# Your assignment
Copy out every line of text in the data below word for word, and leave the pictures out.

# Records supplied
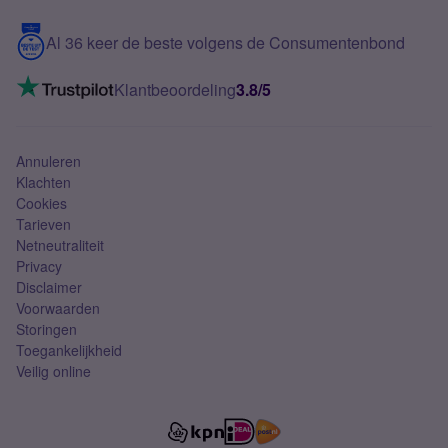
Blog
5G internet
Contact
Al 36 keer de beste volgens de Consumentenbond
Mobiel internet
VoLTE 4G bellen
Klantbeoordeling
3.8/5
Mobiel abonnement
Simkaart
Annuleren
Klachten
Cookies
Tarieven
Netneutraliteit
Privacy
Disclaimer
Voorwaarden
Storingen
Toegankelijkheid
Veilig online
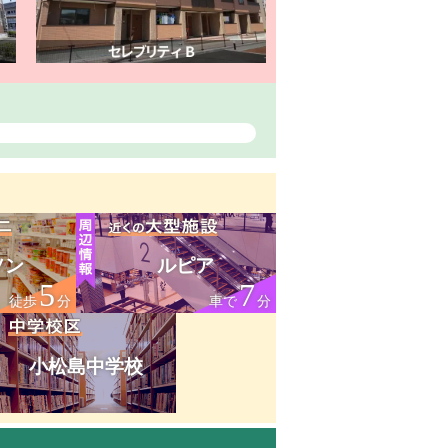
ソン
ルピア
5
7
徒歩
分
車で
分
小松島中学校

# Answer section
Blog
5G internet
Contact
Al 36 keer de beste volgens de Consumentenbond
Mobiel internet
VoLTE 4G bellen
Klantbeoordeling
3.8/5
Mobiel abonnement
Simkaart
Annuleren
Klachten
Cookies
Tarieven
Netneutraliteit
Privacy
Disclaimer
Voorwaarden
Storingen
Toegankelijkheid
Veilig online
ソン
ルピア
5
7
徒歩
分
車で
分
小松島中学校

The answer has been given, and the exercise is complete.